TASK OBJECTIVE: Transcribe only what runs from the line containing "[95,205,126,217] Full ->" through the end of the listing, line for line and exactly, and omit the pictures.

EXTRACTED DATA:
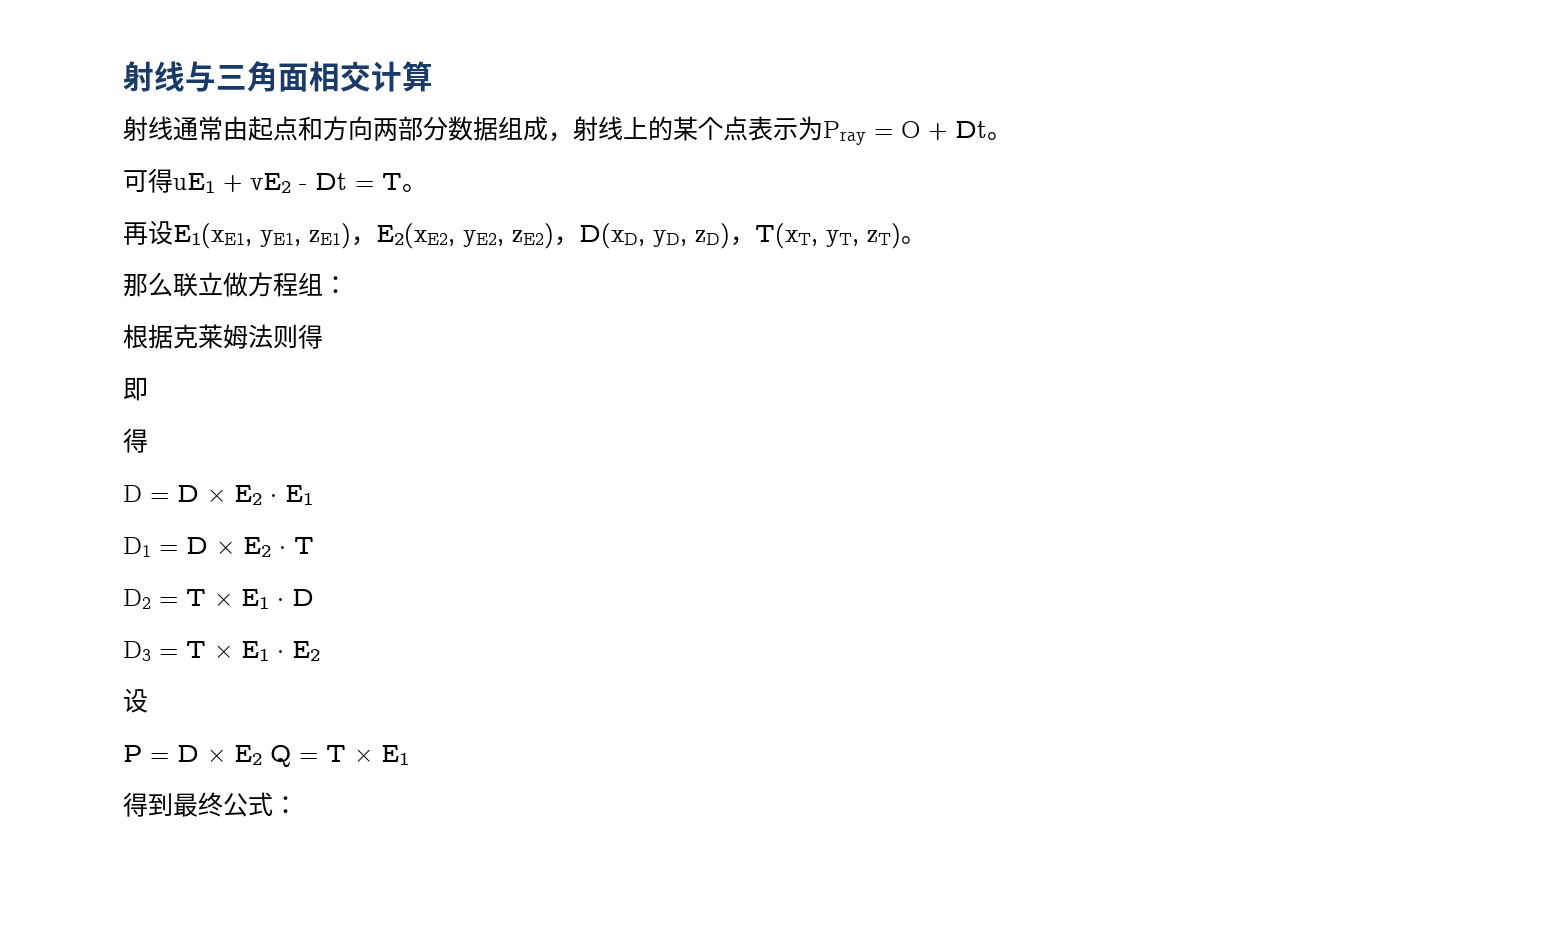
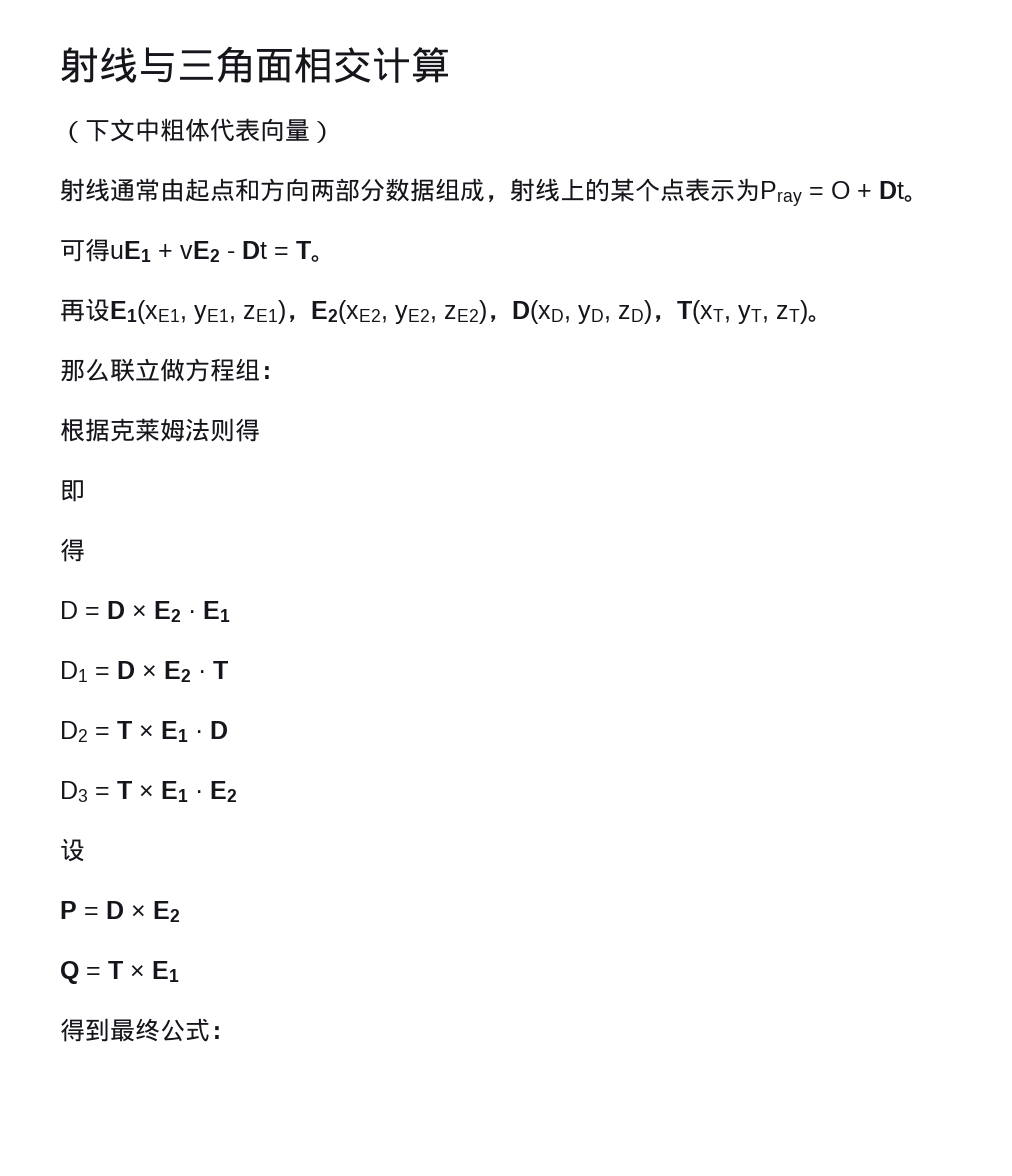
(433, 76) none -> [60,118,335,143] // （下文中粗体代表向量）
(262, 755) none -> (180, 911) //

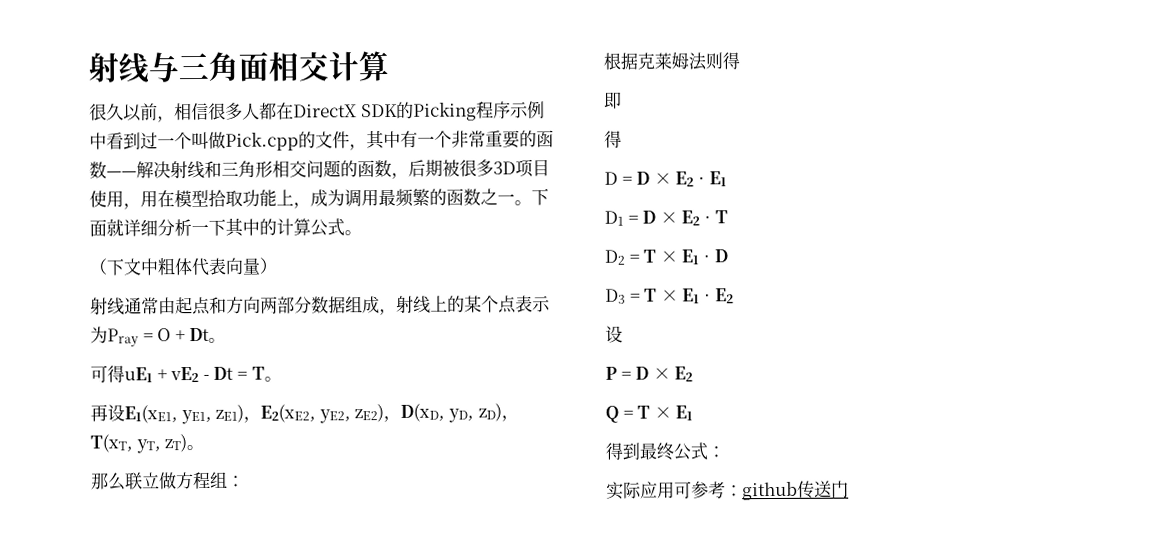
(450, 65) none -> [89,101,545,123] [89,130,554,151] [89,159,550,180] [89,188,549,210] [89,217,362,237] // 很久以前，相信很多人都在DirectX SDK的Picking程序示例中看到过一个叫做Pick.cpp的文件，其中有一个非常重要的函数——解决射线和三角形相交问题的函数，后期被很多3D项目使用，用在模型拾取功能上，成为调用最频繁的函数之一。下面就详细分析一下其中的计算公式。
(235, 1032) none -> [606,480,849,501] // 实际应用可参考：github传送门

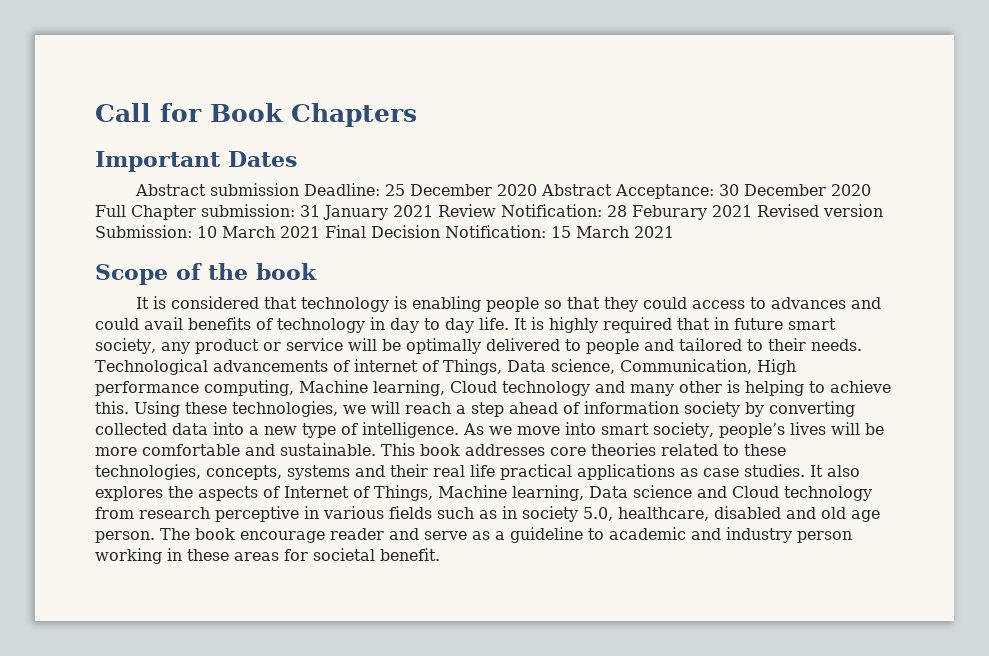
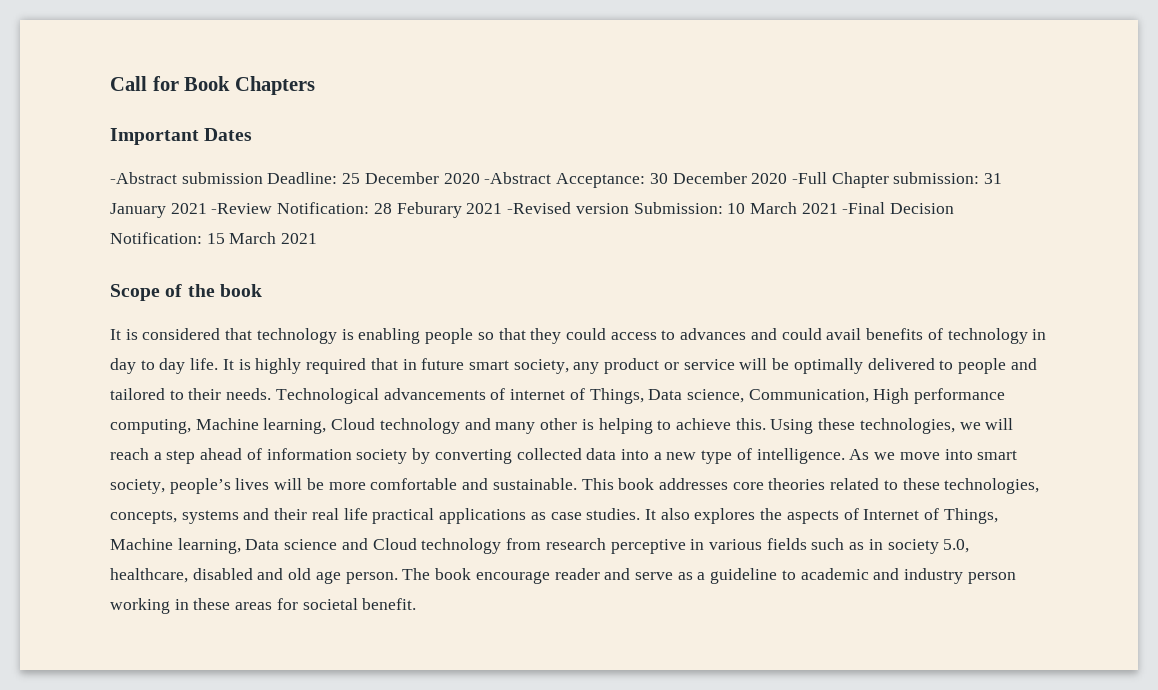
[135,184,207,196] Abstract -> [110,172,177,184] -Abstract
[541,184,613,196] Abstract -> [484,172,552,184] -Abstract
[95,205,126,217] Full -> [791,172,827,184] -Full
[438,204,496,217] Review -> [211,203,273,214] -Review
[756,204,819,217] Revised -> [507,202,572,214] -Revised
[325,225,366,238] Final -> [842,202,886,214] -Final

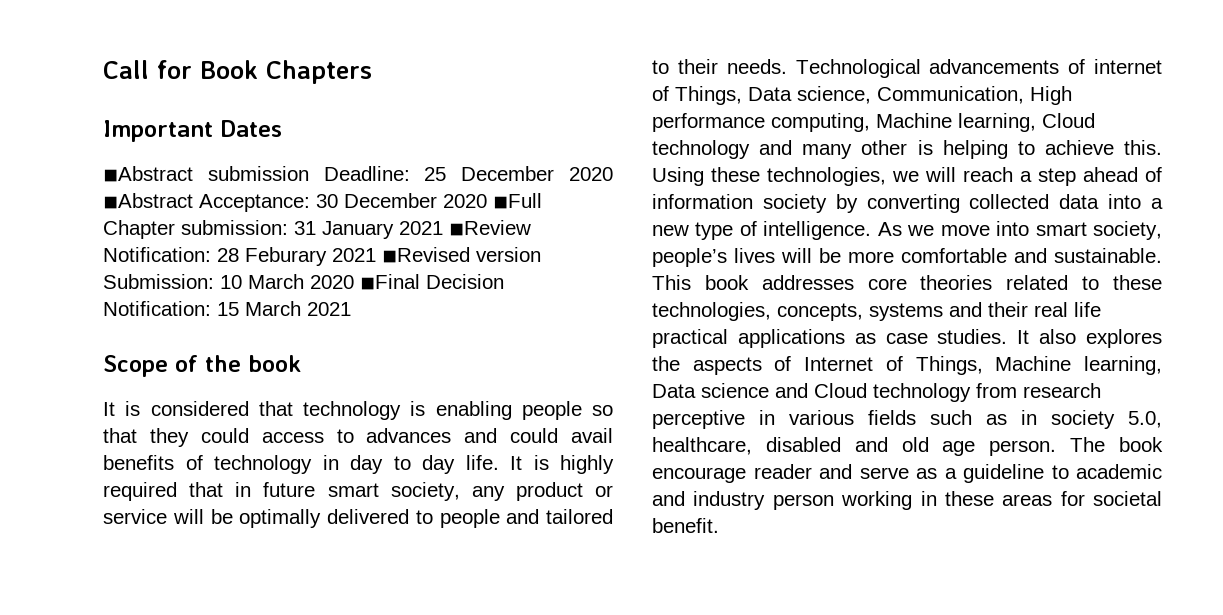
[110,172,177,184] -Abstract -> [103,166,193,182] ◾Abstract
[484,172,552,184] -Abstract -> [103,193,193,209] ◾Abstract
[791,172,827,184] -Full -> [493,193,542,209] ◾Full
[211,203,273,214] -Review -> [449,220,531,236] ◾Review
[507,202,572,214] -Revised -> [382,247,470,263] ◾Revised
[801,202,886,214] 2021 -Final -> [310,274,420,290] 2020 ◾Final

TASK SOLUTION:
[95,205,126,217] Full -> [791,172,827,184] -Full
[438,204,496,217] Review -> [211,203,273,214] -Review
[756,204,819,217] Revised -> [507,202,572,214] -Revised
[325,225,366,238] Final -> [842,202,886,214] -Final

[110,172,177,184] -Abstract -> [103,166,193,182] ◾Abstract
[484,172,552,184] -Abstract -> [103,193,193,209] ◾Abstract
[791,172,827,184] -Full -> [493,193,542,209] ◾Full
[211,203,273,214] -Review -> [449,220,531,236] ◾Review
[507,202,572,214] -Revised -> [382,247,470,263] ◾Revised
[801,202,886,214] 2021 -Final -> [310,274,420,290] 2020 ◾Final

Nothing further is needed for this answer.